◆ What is needed ◆
Output every line of text from the rows below without changing a word, and leave the pictures out of your answer.

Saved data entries
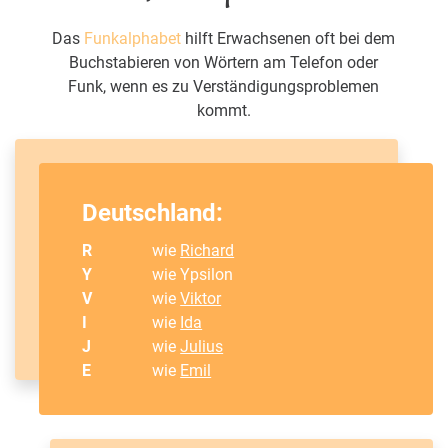
Das
Funkalphabet
hilft Erwachsenen oft bei dem
Buchstabieren von Wörtern am Telefon oder
Funk, wenn es zu Verständigungsproblemen
kommt.
Deutschland:
R
wie
Richard
Y
wie Ypsilon
V
wie
Viktor
I
wie
Ida
J
wie
Julius
E
wie
Emil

◆ Answer ◆
Das
Funkalphabet
hilft Erwachsenen oft bei dem
Buchstabieren von Wörtern am Telefon oder
Funk, wenn es zu Verständigungsproblemen
kommt.
Deutschland:
R
wie
Richard
Y
wie Ypsilon
V
wie
Viktor
I
wie
Ida
J
wie
Julius
E
wie
Emil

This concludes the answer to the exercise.